» TEXT PROVIDED:

>> begin

The Anglican Diocese of Brisbane, also known as Anglican Church Southern Queensland, is based in Brisbane, Queensland, Australia. The diocesan bishop's seat is at St John's Cathedral, Brisbane. The diocese stretches from the south-eastern coastline of Queensland, down to the New South Wales border and west to the Northern Territory and South Australian borders. The diocese currently markets itself as "Anglican Church Southern Queensland" (ACSQ). The "Anglicare Southern Queensland" brand is also heavily promoted by the diocese.

The position of Archbishop of Brisbane is currently vacant following the retirement of Phillip Aspinall in December 2022. The current assistant bishops are Cameron Venables (Bishop of the Western Region since 2014), Jeremy Greaves (Northern Region since 2017) and John Roundhill (Southern Region since 2018).

History
In 1858, the Brisbane diocese was separated from the Diocese of Newcastle. Until then, the area had been under the jurisdiction of the Bishop of Newcastle, William Tyrrell.

In 1859, Queen Victoria appointed the diocese's first bishop, Edward Tufnell (1814–1896). Tufnell designated St John's Cathedral in Brisbane as the pro-cathedral. The central stained glass windows in the apse were donated by Bishop Tufnell. In 1866, there was one archdeaconry: Benjamin Glennie was Archdeacon of Brisbane.

The second bishop was Matthew Hale, who was translated from Perth in 1876. Hale was succeeded by William Webber.

With the creation of the Province of Queensland in 1905, the Diocese of Brisbane became the permanent metropolitan see and its bishop the metropolitan archbishop.

Bishopsbourne 
A bishops' house called Bishopsbourne (now Old Bishopsbourne) was built in Milton  for Edward Tufnell. It was used by subsequent bishops and archbishops until Archbishop Philip Strong purchased the house Eldernell (formerly Farsley) at 39 Eldernell Street, Hamilton, in 1964, renaming it Bishopsbourne.

In April 2007, then Archbishop Phillip Aspinall sold the Hamilton residence for $11.2 million and moved to a residence in Ascot costing $2.6 million, which has also been renamed Bishopsbourne.

Episcopate

Archbishops of Brisbane

Assistant bishops

The first co-adjutor bishop for the Brisbane diocese was John Francis Stretch, who was consecrated at St Paul's cathedral in Melbourne in November, 1895. Stretch was the first Australian to be made a bishop for ministry in Australia (and his consecration service was only the second occasion that such a service had happened in Australia at that time). Among the previous assistant bishops of the Diocese of Brisbane were: Henry Le Fanu (bishop coadjutor), who became Archbishop of Perth and Primate of Australia; De Witt Batty (coadjutor, 1930–1931); Horace Henry Dixon (consecrated 29 March 1932 at St John's; coadjutor, 1932-1961); John Hudson served as coadjutor bishop from 1961; Ralph Wicks was consecrated 27 July 1973; Adrian Charles and Bruce Schultz were consecrated on 1 March 1983; George Browning was assistant bishop for the Northern Region, 1985–1992, then for the Coastal Region until he became Bishop of Canberra and Goulburn in 1993; John Noble and Ron Williams were consecrated on 29 June 1993 — Noble served the Northern Region until his 2002 election to North Queensland, and Williams served the Southern until 2007; Ray Smith, Archdeacon of the Downs (Raymond Bruce Smith, not Raymond George Smith) was consecrated 1 November 1996 to serve as assistant bishop for the Western Region; Rob Nolan was consecrated bishop on 27 June 2003 and served the Western Region until 2014; and John Parkes who became the Bishop of Wangaratta. Alison Taylor served as Bishop of the Southern Region from 2013 to 2017.

>> end

» PROVIDED RECORDS:

>> begin

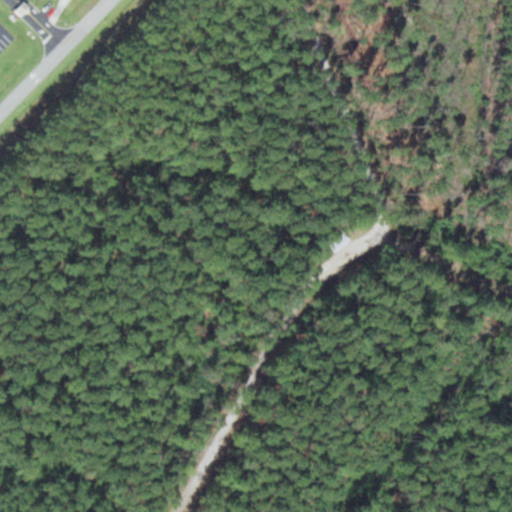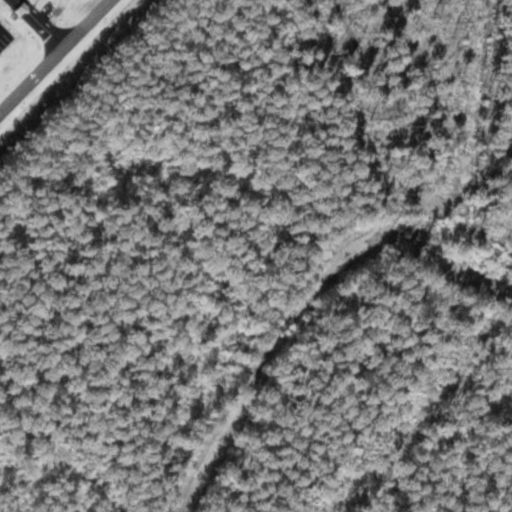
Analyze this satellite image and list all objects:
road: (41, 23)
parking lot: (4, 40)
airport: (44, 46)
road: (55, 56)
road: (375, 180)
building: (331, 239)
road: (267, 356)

>> end
>> begin

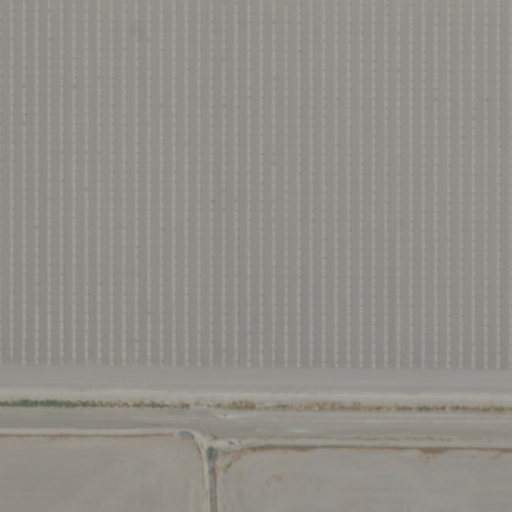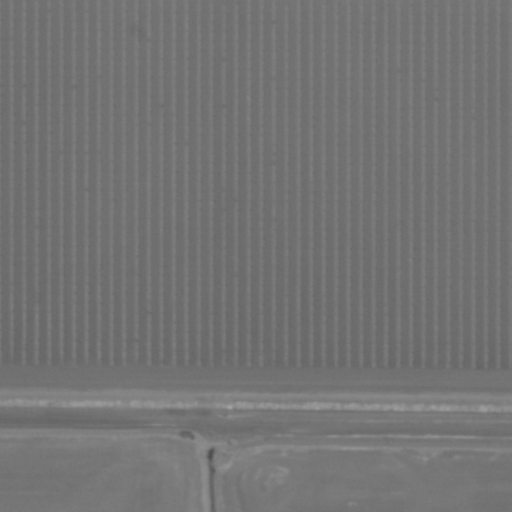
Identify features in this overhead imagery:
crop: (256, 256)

>> end
>> begin

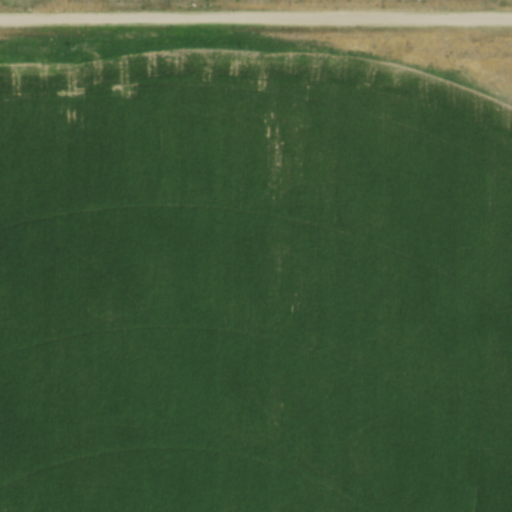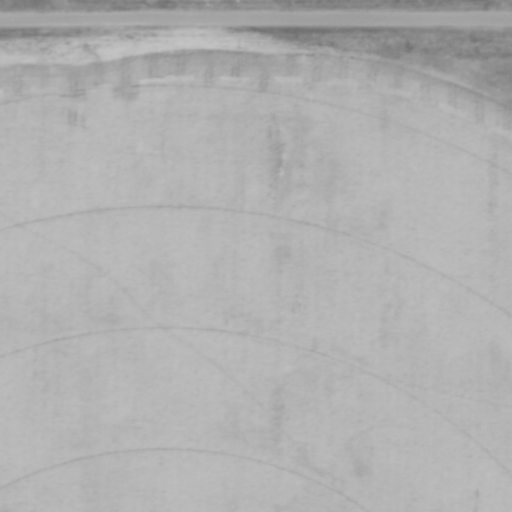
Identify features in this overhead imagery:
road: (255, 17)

>> end

» GIVEN REQUEST A: In the text on the Anglican Diocese of Brisbane, condense the paragraph starting "A bishops' house called Bishopsbourne" into a shorter version that keeps its main facts.
» GIVEN REQUEST B: Write what comes next in the text on the Anglican Diocese of Brisbane, picking up after its last sentence.
The data come from a separate source unrelated to the text on the Anglican Diocese of Brisbane.

» EXERCISE ANSWER A: Bishopsbourne, now Old Bishopsbourne, was built in Milton for Edward Tufnell and housed later bishops and archbishops until 1964. That year Archbishop Philip Strong bought Eldernell (formerly Farsley) at 39 Eldernell Street, Hamilton, and renamed it Bishopsbourne.

» EXERCISE ANSWER B:
The current assistant bishops are Cameron Venables (Bishop of the Western Region since 2014), Jeremy Greaves (Northern Region since 2017) and John Roundhill (Southern Region since 2018).

Saint John's Cathedral

The Cathedral of Saint John was completed in 2005, after 100 years of construction.

In 2015, a series of statues, costing $45,000 each according to the ABC, were purchased and blessed by Archbishop Aspinall before being installed on the cathedral's facade.

Shortly before this, a storm warped one of the cathedral's walls, causing millions of dollars' worth of damage.

Theological training
Clergy trained in a variety of colleges and seminaries are active in the diocese. Those trained within it attend Saint Francis' Theological College, an affiliate of Charles Sturt University. The principal of the college is Bishop Jonathan Holland.

A motion put to the 2017 synod that would have allowed diocesan ordinands to study at the more evangelical Brisbane School of Theology, a historic "Bible college", was not carried.

Churchmanship 
The diocese has a dominant liberal Anglo-Catholic ethos. Religious orders such as the Society of Saint Francis and the Oratory of the Good Shepherd have made Brisbane their Australian base. The Society of the Sacred Advent was also founded in the city.

According to the diocesan handbook, in keeping with the Anglo-Catholic nature of the diocese clergy must always wear a stole over the cassock or alb when celebrating the Eucharist (plain clothes or business suits are not allowed).

Archbishop Phillip Aspinall is a liberal Anglo-Catholic of the Affirming Catholicism school and gave the keynote address at the Australian Church Union's 2006 Keble Mass.

Despite the dominant liberal Anglo-Catholic ethos, there are a handful of low church parishes in a few of Brisbane's southern suburbs, such as Coorparoo. However the diocese's Anglo-Catholic orientation has rarely been questioned.

Lobby groups 
The dean of the cathedral, Peter Catt, is the founder of A Progressive Christian Voice and is, according to the Brisbane Times, an advocate for same-sex marriage. He also chairs the diocese's social responsibilities committee.

The Angligreen environmental group is also a significant voice in the diocese.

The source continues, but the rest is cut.